Je parlais de cela avec Mathieu Chedid, il a vu des choses honteuses écrites sur lui. Pour moi, c'est pareil, je lis chaque jour des commentaires horribles. Le droit à l'oubli c'est une vrai problématique aussi, prenez l'exemple de Laure Manaudou. Sur Wikipédia, la plupart des infos sur moi sont fausses, on les remet quand elles sont enlevées. Il y a de très bons usages, mais il faut réguler Internet. Internet est en train de devenir un grand centre commercial, il n'y a pas de centre commercial dans la jungle. La moitié des français ont peur de faire des achats en ligne, ils ont peur de ces « pirates » etc... La cybercriminalité ça existe, les ventes de Viagra, le Spam etc... Il y a des trafics de médicaments, de fausses pièces de voiture. Le débat de l'Hadopi c'est celui du cadre légal pour défendre la création. En 1789, il y avait la propriété dans les revendications révolutionnaires parce que 1789 c'est le moment ou les paysans possèdent leurs terres. La propriété intellectuelle c'est de la propriété, ça a la même valeur que la propriété physique. Aujourd'hui on a quelques télécoms français, les plateformes sont américaines, il y a un endroit où on est bons, la création. Il faut les défendre ces contenus, il faut se battre pour cela. Sarkozy l'avait dit avant d'être élu, il croyait à la propriété, il l'a défendu.
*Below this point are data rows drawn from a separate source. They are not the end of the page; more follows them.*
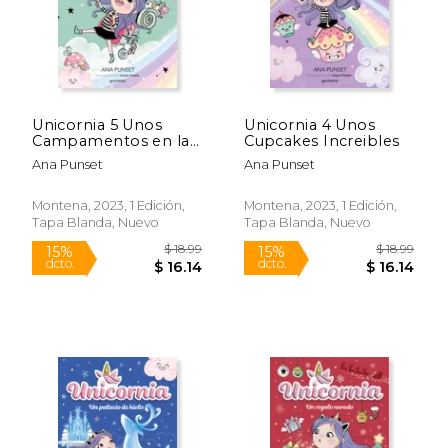
Unicornia 5 Unos
Unicornia 4 Unos
Campamentos en las
Cupcakes Increibles
Nubes
Ana Punset
Ana Punset
Montena, 2023, 1 Edición,
Montena, 2023, 1 Edición,
Tapa Blanda, Nuevo
Tapa Blanda, Nuevo
$ 18.99
$ 18
15%
15%
dcto.
dcto.
$ 16.14
$ 16.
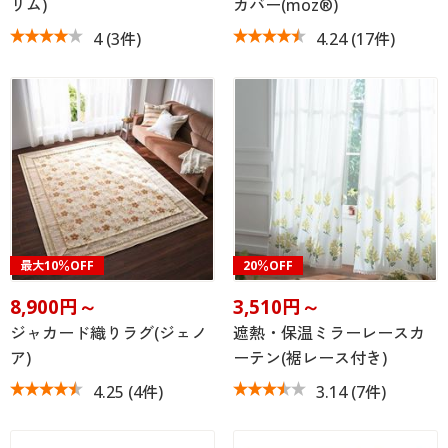
リム)
カバー(moz®)
4
(3件)
4.24
(17件)
最大10％OFF
20％OFF
8,900円～
3,510円～
ジャカード織りラグ(ジェノ
遮熱・保温ミラーレースカ
ア)
ーテン(裾レース付き)
4.25
(4件)
3.14
(7件)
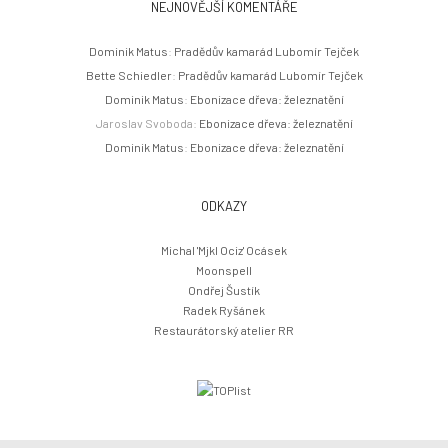
NEJNOVĚJŠÍ KOMENTÁŘE
Dominik Matus
:
Pradědův kamarád Lubomír Tejček
Bette Schiedler
:
Pradědův kamarád Lubomír Tejček
Dominik Matus
:
Ebonizace dřeva: železnatění
Jaroslav Svoboda
:
Ebonizace dřeva: železnatění
Dominik Matus
:
Ebonizace dřeva: železnatění
ODKAZY
Michal 'Mjkl Ociz' Ocásek
Moonspell
Ondřej Šustík
Radek Ryšánek
Restaurátorský atelier RR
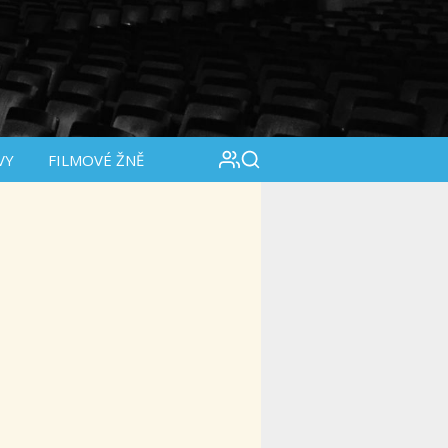
VY
FILMOVÉ ŽNĚ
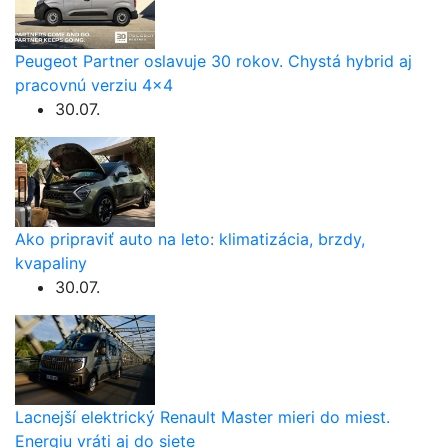
Peugeot Partner oslavuje 30 rokov. Chystá hybrid aj
pracovnú verziu 4×4
30.07.
Ako pripraviť auto na leto: klimatizácia, brzdy,
kvapaliny
30.07.
Lacnejší elektrický Renault Master mieri do miest.
Energiu vráti aj do siete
1.Le futur d'Hadopi pour vous?


La lutte contre la piraterie c'est aussi un moyen pour de nouvelles plateformes d'exister. Donner une chance à une offre légale, nouvelle. On permet à de nouveaux acteurs d’intervenir dans un univers sécurisé, c’est comme ouvrir une boutique dans les halles. L'émergence de différents modèles est permise par un cadre légal. La télé de demain sera un Youtube généralisé, une plateforme. Ce débat est passionnant. La survie de la télé sera le retour du direct. Il faudra retravailler la manière de marchander, de créer. Hadopi c'est essentiel. Les Américains sont en train de bouger. Ils bougent à cause du cinéma, les majors ne sont pas américaines. La création musicale est Européenne, il faut la défendre.